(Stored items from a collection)

☆ ☆ ☆ ☆

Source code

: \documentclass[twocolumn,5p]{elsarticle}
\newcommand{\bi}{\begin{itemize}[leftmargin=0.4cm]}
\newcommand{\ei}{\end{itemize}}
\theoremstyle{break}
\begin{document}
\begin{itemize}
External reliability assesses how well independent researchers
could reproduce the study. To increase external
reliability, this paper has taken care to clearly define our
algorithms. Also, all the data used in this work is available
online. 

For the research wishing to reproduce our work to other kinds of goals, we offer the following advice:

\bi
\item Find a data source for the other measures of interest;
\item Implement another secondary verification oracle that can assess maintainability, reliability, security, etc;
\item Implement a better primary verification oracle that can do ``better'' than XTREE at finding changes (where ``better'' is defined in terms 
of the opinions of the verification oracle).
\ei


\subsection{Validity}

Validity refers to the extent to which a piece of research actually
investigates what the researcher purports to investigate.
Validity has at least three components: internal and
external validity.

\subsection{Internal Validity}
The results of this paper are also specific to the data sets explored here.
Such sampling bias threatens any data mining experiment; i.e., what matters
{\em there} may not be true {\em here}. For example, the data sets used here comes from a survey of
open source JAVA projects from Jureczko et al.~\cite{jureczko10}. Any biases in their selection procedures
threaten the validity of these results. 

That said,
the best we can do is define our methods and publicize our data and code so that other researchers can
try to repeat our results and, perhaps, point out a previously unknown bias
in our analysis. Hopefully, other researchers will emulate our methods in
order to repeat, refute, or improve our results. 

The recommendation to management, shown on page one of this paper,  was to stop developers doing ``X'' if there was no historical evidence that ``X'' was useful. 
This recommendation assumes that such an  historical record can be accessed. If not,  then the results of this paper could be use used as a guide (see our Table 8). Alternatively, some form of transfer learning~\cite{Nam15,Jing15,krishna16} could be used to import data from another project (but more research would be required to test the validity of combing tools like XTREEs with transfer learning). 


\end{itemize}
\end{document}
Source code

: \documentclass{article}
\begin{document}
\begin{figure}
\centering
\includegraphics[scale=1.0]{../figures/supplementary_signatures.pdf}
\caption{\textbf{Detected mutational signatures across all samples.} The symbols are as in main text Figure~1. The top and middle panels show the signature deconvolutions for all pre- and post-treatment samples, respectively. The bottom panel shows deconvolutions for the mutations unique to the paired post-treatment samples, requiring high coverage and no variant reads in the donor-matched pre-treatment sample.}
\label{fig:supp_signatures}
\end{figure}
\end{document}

☆ ☆ ☆ ☆

## EXERCISE DETAILS:
Output the records above in full, with nothing altered.

## THE ANSWER:
Source code

: \documentclass[twocolumn,5p]{elsarticle}
\newcommand{\bi}{\begin{itemize}[leftmargin=0.4cm]}
\newcommand{\ei}{\end{itemize}}
\theoremstyle{break}
\begin{document}
\begin{itemize}
External reliability assesses how well independent researchers
could reproduce the study. To increase external
reliability, this paper has taken care to clearly define our
algorithms. Also, all the data used in this work is available
online. 

For the research wishing to reproduce our work to other kinds of goals, we offer the following advice:

\bi
\item Find a data source for the other measures of interest;
\item Implement another secondary verification oracle that can assess maintainability, reliability, security, etc;
\item Implement a better primary verification oracle that can do ``better'' than XTREE at finding changes (where ``better'' is defined in terms 
of the opinions of the verification oracle).
\ei


\subsection{Validity}

Validity refers to the extent to which a piece of research actually
investigates what the researcher purports to investigate.
Validity has at least three components: internal and
external validity.

\subsection{Internal Validity}
The results of this paper are also specific to the data sets explored here.
Such sampling bias threatens any data mining experiment; i.e., what matters
{\em there} may not be true {\em here}. For example, the data sets used here comes from a survey of
open source JAVA projects from Jureczko et al.~\cite{jureczko10}. Any biases in their selection procedures
threaten the validity of these results. 

That said,
the best we can do is define our methods and publicize our data and code so that other researchers can
try to repeat our results and, perhaps, point out a previously unknown bias
in our analysis. Hopefully, other researchers will emulate our methods in
order to repeat, refute, or improve our results. 

The recommendation to management, shown on page one of this paper,  was to stop developers doing ``X'' if there was no historical evidence that ``X'' was useful. 
This recommendation assumes that such an  historical record can be accessed. If not,  then the results of this paper could be use used as a guide (see our Table 8). Alternatively, some form of transfer learning~\cite{Nam15,Jing15,krishna16} could be used to import data from another project (but more research would be required to test the validity of combing tools like XTREEs with transfer learning). 


\end{itemize}
\end{document}
Source code

: \documentclass{article}
\begin{document}
\begin{figure}
\centering
\includegraphics[scale=1.0]{../figures/supplementary_signatures.pdf}
\caption{\textbf{Detected mutational signatures across all samples.} The symbols are as in main text Figure~1. The top and middle panels show the signature deconvolutions for all pre- and post-treatment samples, respectively. The bottom panel shows deconvolutions for the mutations unique to the paired post-treatment samples, requiring high coverage and no variant reads in the donor-matched pre-treatment sample.}
\label{fig:supp_signatures}
\end{figure}
\end{document}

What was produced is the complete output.